Ilustró rrrojo
Avenida Alvear, en Caseros.
Barrio duro que se disputan
Estudiantes de Buenos Aires y Almagro.
Una tarde de Agosto como para tomar mate y darle a las
tortas fritas.
O para cucharita, los ganadores.
Y mientras caminaba por la avenida los recuerdos se
precipitaban.
Caseros siempre fue barrio con el cuál, desde pibe, uno no quería
jugar a la pelota.
Porque si ganabas no sabias si salías.
Desde Santos Lugares caminábamos cruzando las vías del
ferrocarril San Martín y atravesando el
barrio ferroviario, las escasas quince cuadras hasta la cancha de Almagro, para
ver inolvidables partidos protagonizados muchas veces por amigos que se habían ido
a probar a Almagro y quedaron.
Para hacer lo que hoy dicen el aguante y decíamos entonces cinchar.
Caseros era para nosotros hostil.
Para colmo los del Italiano Uniti nos tenían junados y para
bailar con una piba de allí, tenías que presentar documentos, certificado de
antivariólica y buco dental.
Nos vengábamos cuando venían a nuestro territorio.

Registros de datos →
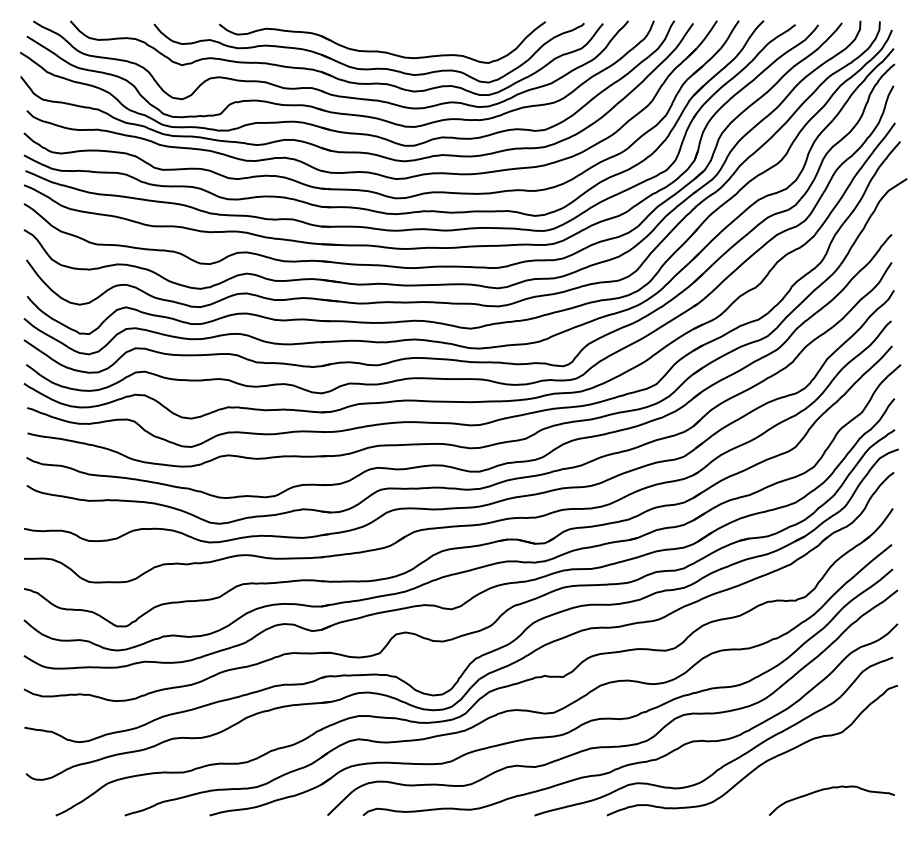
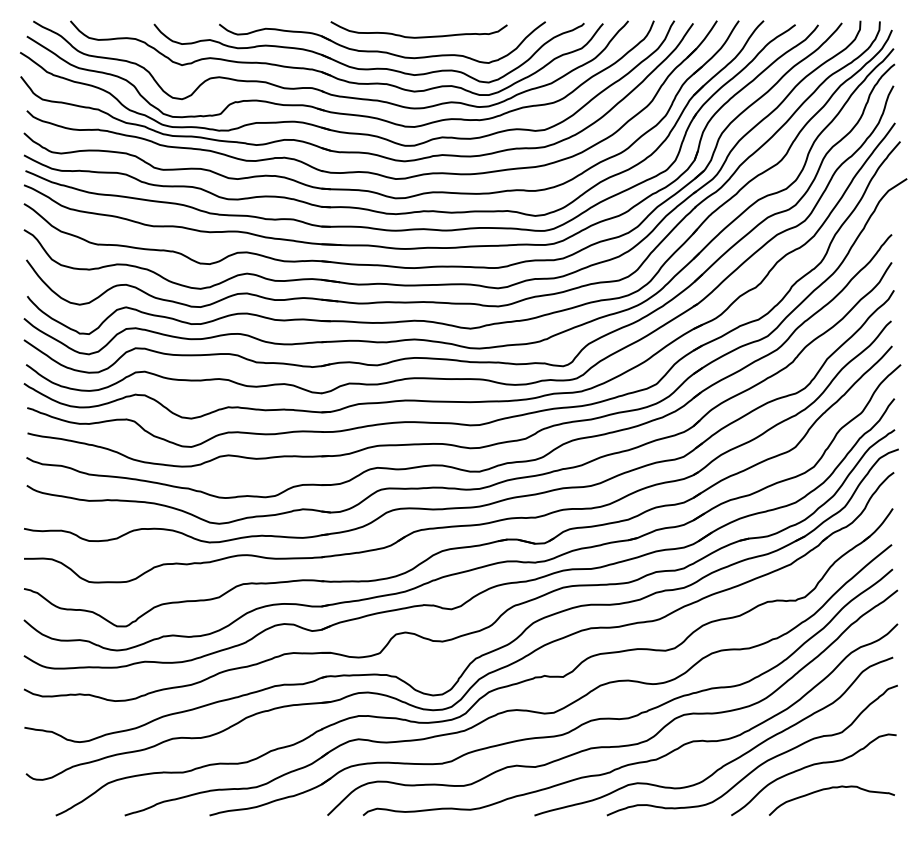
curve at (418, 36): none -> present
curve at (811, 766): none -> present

...

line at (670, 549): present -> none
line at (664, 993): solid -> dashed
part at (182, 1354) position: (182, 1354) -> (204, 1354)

...

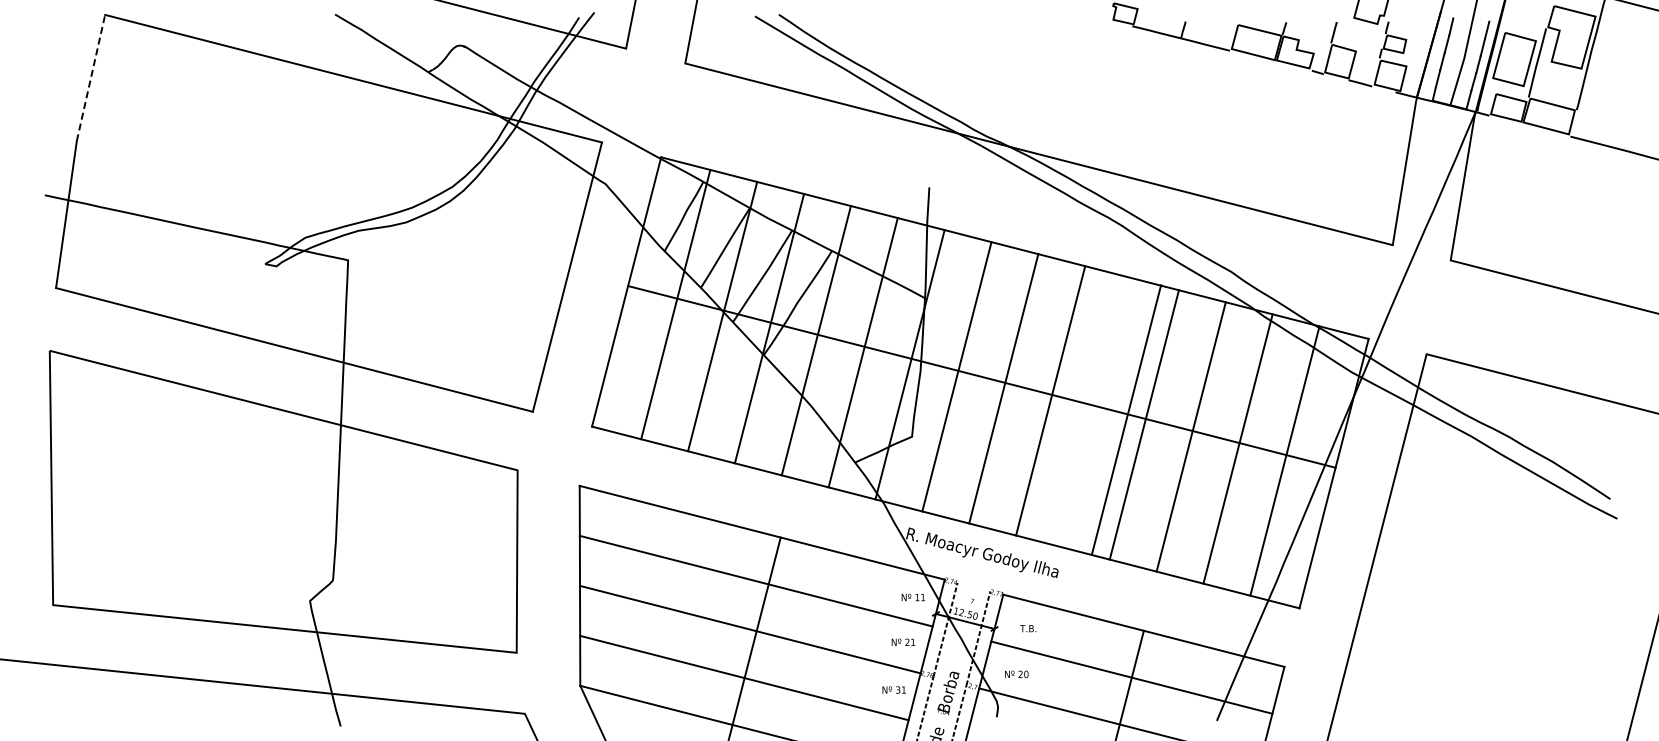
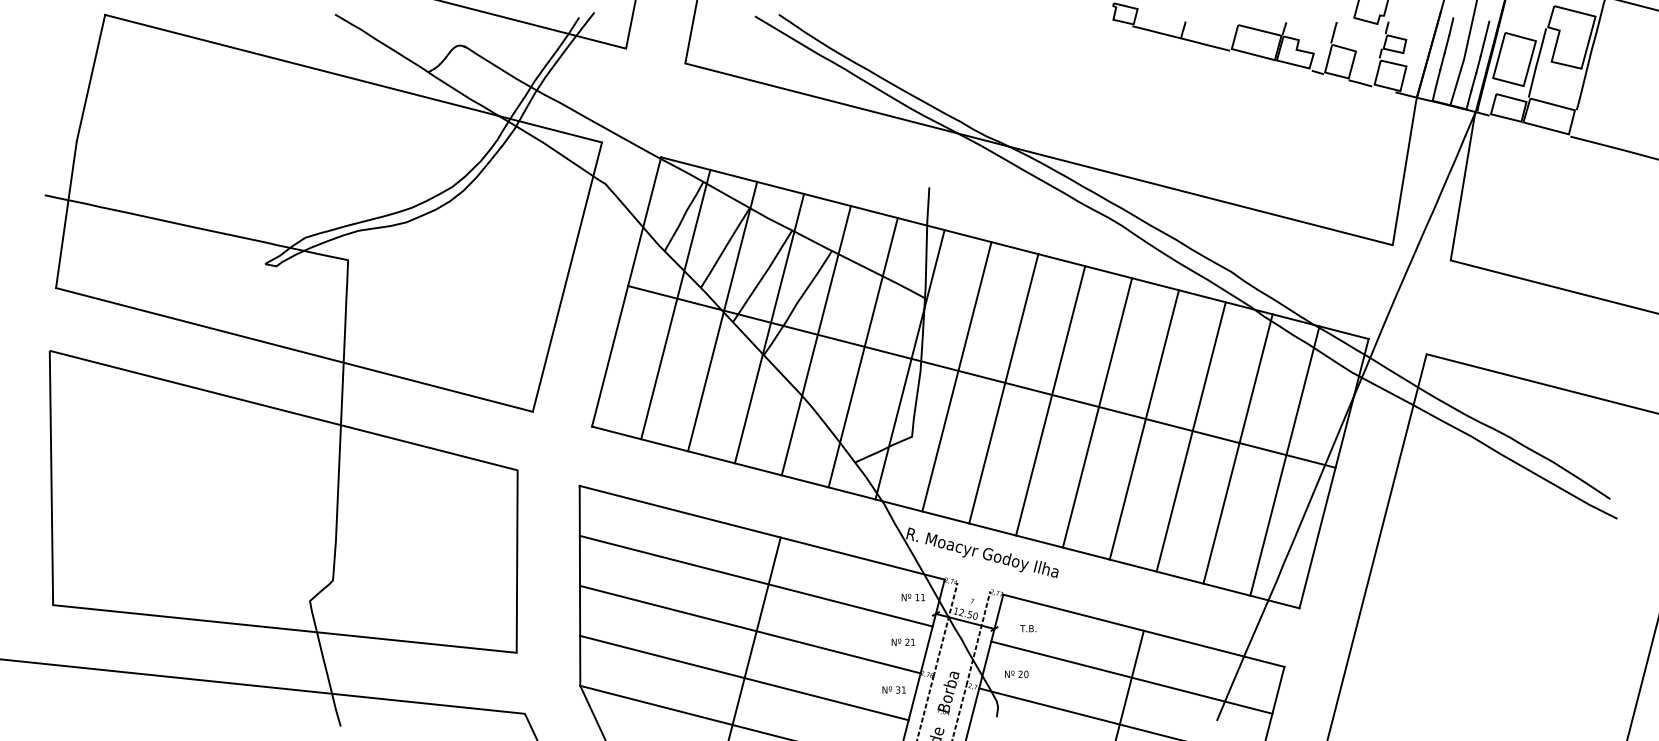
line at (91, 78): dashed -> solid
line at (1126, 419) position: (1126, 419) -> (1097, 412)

Objetivos →
A - Por favor, cita textualmente el fragmento del texto sobre Caseros que empieza en "Y mientras caminaba" y termina en "sabias si salías.".
B - Escribe la continuación del texto sobre Caseros a partir de su última oración.
Los registros son un material aparte, independiente del texto sobre Caseros.

Soluciones →
A -
Y mientras caminaba por la avenida los recuerdos se
precipitaban.
Caseros siempre fue barrio con el cuál, desde pibe, uno no quería
jugar a la pelota.
Porque si ganabas no sabias si salías.

B -
Hoy el día gris no alcanzaba para disimular el recuerdo del
arquero del barrrio que no fue, o del centroforward que no murió al amanecer pero
quedó en el anonimato, con los que compartimos sueños, vermuts en Institución
Sarmiento y muchas confidencias.
Y la película, en blanco y negro se repetía una y otra vez.
Hasta en algún momento parecía aspirar el aroma de glicinas,
cosa imposible para esta época de invierno, o para esta actualidad nauseabunda
en que transcurren nuestros días.
Cambió Caseros. Cambió Avenida Alvear.
Un auto nuevito frenó, dejándome la prioridad del peatón.
El de atrás, venia distraído y su auto tocó el paragolpes
del que frenó para que Yo cruzara.
Miré al conductor para agradecerle, y ví a un muchachito con
cara triste, que devolvió mi saludo formalmente, pero casi en el límite en el que
una lágrima te botonéa.
Cambio el semáforo a celeste y el pibe arrancó, estacionando
a la media cuadra, pasando Avenida Mitre.
Llegué para verlo, fuera del auto mirando el paragolpes
deteriorado.
Del retrovisor colgaba un escudito del Rojo de Avellaneda.
Entré al negocio de Luisito y después de los abrazos me
sirvió un café.
Mientras le contaba lo que me había ocurrido, sonó la
campanita del local
Era el pibe, que entró a pedir presupuesto justo cuando Yo puteaba
el café instantáneo con el que me invitó Luis.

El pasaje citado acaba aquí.